Il a slamé entre des oliviers millénaires sous le regard bienveillant d’un mince croissant de lune et de milliers d’étoiles. C’était hier, jeudi 27 juillet 2017, dans les jardins du domaine Renoir. C’était à Cagnes-sur-Mer comme ç’aurait pu être à Douala ou Port-au-Prince. Il a slamé sous la lune et devant un public conquis. Alors, avant tout, merci au poète slammeur Marc Alexandre Oho Bambe.
De la musique avant toute chose
Assis dans l’herbe sèche, en contact avec le sol, au milieu des arbres, nous pouvions sans doute apprécier ce spectacle mieux que dans le confort climatisé d’une salle de concert. La mer, d’une part, et le bourg médiéval du Haut-de-Cagnes, d’autre part, constituaient un décor propice à la poésie.
Il y eut, en première partie de soirée, une performance musicale de Johanna Piraino et Élise Clary. Deux chanteuses, dont l’une était accompagnée d’un accordéon. Elles chantaient des textes savoureux, parfois un rien provocateurs, avec un air malicieux. J’ai aimé qu’elles se déplacent parmi le public, instaurant ainsi une connivence avec les spectateurs, et négligeant la scène pourtant large ouverte devant nous, comme un joyeux pied-de-nez aux convenances.
Deux conteuses, Barbara Glet et Anne-Lise Vouaux-Massel, leur succédèrent, renouant ainsi avec la tradition qui veut que les contes soient racontés plutôt qu’enfermés dans des livres. Une tradition renouvelée puisque cette performance à deux voix permettait d’introduire davantage de rythme que s’il n’y avait eu qu’une personne seule. Bruitages, chant et gestes ont ainsi dynamisé ces contes inspirés du répertoire traditionnel, mais réécrits, voire réinventés.
Chanter les possibles
Puis Marc Alexandre Oho Bambe s’est à son tour avancé sur la scène.

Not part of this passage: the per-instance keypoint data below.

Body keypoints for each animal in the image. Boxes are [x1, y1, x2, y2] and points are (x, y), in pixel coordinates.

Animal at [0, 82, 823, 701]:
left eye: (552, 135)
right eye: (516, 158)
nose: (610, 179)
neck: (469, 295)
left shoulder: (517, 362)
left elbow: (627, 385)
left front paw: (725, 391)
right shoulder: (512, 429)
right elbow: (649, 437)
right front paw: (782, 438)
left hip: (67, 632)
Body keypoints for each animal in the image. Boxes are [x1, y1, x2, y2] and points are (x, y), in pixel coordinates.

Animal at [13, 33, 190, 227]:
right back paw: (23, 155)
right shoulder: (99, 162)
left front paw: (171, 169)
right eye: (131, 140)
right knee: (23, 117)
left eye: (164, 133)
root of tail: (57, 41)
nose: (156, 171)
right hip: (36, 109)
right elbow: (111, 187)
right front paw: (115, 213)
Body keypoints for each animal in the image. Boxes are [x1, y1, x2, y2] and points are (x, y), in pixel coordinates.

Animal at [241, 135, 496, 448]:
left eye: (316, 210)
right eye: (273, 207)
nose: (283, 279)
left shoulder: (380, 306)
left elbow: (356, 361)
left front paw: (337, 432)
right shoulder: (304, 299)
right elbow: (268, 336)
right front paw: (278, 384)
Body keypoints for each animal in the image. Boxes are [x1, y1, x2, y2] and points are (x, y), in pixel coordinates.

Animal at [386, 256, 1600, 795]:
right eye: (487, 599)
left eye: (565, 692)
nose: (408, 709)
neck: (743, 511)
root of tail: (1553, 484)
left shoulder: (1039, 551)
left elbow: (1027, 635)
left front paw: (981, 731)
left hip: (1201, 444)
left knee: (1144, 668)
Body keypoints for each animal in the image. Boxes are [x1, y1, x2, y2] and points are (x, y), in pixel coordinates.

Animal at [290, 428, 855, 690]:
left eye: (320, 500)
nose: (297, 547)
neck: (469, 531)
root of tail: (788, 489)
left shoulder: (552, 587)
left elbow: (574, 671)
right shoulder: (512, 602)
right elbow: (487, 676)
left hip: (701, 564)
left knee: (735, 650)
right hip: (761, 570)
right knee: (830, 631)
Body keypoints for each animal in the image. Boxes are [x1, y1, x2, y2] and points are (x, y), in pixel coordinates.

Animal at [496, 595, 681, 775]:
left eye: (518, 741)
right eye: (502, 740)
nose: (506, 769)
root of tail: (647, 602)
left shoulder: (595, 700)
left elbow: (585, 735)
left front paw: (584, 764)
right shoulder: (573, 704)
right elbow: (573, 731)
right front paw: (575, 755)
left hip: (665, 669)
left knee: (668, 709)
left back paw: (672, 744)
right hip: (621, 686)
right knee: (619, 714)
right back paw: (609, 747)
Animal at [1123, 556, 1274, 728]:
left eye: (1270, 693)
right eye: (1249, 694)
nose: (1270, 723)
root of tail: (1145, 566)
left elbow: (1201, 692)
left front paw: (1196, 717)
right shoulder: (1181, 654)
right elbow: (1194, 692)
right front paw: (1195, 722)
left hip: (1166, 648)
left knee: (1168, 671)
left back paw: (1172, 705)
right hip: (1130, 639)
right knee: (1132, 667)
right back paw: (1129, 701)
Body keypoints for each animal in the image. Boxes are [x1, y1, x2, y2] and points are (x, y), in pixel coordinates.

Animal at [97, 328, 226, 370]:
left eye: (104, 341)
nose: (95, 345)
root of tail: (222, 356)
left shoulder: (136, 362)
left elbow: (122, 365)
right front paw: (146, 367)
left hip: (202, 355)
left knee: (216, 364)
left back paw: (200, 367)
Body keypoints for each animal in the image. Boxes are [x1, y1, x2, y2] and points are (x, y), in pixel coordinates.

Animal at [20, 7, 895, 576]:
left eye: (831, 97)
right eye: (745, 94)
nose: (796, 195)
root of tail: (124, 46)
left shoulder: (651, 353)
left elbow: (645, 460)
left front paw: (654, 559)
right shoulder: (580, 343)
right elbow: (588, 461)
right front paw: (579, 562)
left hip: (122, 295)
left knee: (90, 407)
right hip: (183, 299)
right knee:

Il n’est pas venu seul. Il était accompagné de Caroline Bentz au piano et à la vielle à roue, de Davy Sur aux percussions, et de David Amar à la clarinette. Il a également partagé la scène avec Albert Morisseau Leroy, dit Manalone, tandis que mots et notes de musique étaient ponctués par les interventions dansées d’Emmanuelle Pepin.
Ce n’est pas pour rien si Marc Alexandre Oho Bambe doit son nom de scène, « Capitaine Alexandre », à René Char. Le slammeur se pose d’emblée en héritier du grand poète résistant, avec lequel il partage le même goût pour une parole authentique et sincère. « Dans mon pays, on remercie » écrivait Char dans Les Matinaux. C’est en douala que Marc Alexandre Oho Bambe profère ses propres remerciements : « Na som jita ».
Et dans cette danse des poèmes, dans ce chant des possibles, l’on pouvait également reconnaître des références et des hommages à Aimé Césaire, René Depestre, Édouard Glissant, Léon Gontran Damas, Léopold Sédar Senghor, bref, à tous ces poètes dits « de la négritude » (même si, bien entendu, ils ne se réduisent pas à ce concept).
Réconcilier le public avec la poésie
A chaque performance (et c’était la troisième fois que j’assistais à l’un de ses spectacles), Marc Alexandre Oho Bambe et son équipe réussissent le pari de réconcilier le public avec la poésie. J’en suis convaincu, les gens, pour la plupart, aiment la poésie, et pourtant ils n’en lisent pas, n’en écrivent pas, et ne sauraient parfois pas davantage citer le nom d’un poète vivant. Aussi avons-nous besoin de tels poètes, dont les mots simples parviennent à réveiller la fibre poétique qui sommeille en chacun.
Oui, c’est une poésie simple, mais qui sonne juste parce qu’elle est mise en voix. C’est là toute la force de l’improvisation sur scène : c’est sous leur forme oralisée, actualisée dans un lieu et un moment précis, que les mots prennent tout leur sens, soulignés et magnifiés par la musique. Ce n’est alors plus seulement un spectacle mais bel et bien une rencontre, d’humain à humain.
Alors, à mon tour, je voudrais dire merci au poète. Na som jita. Merci.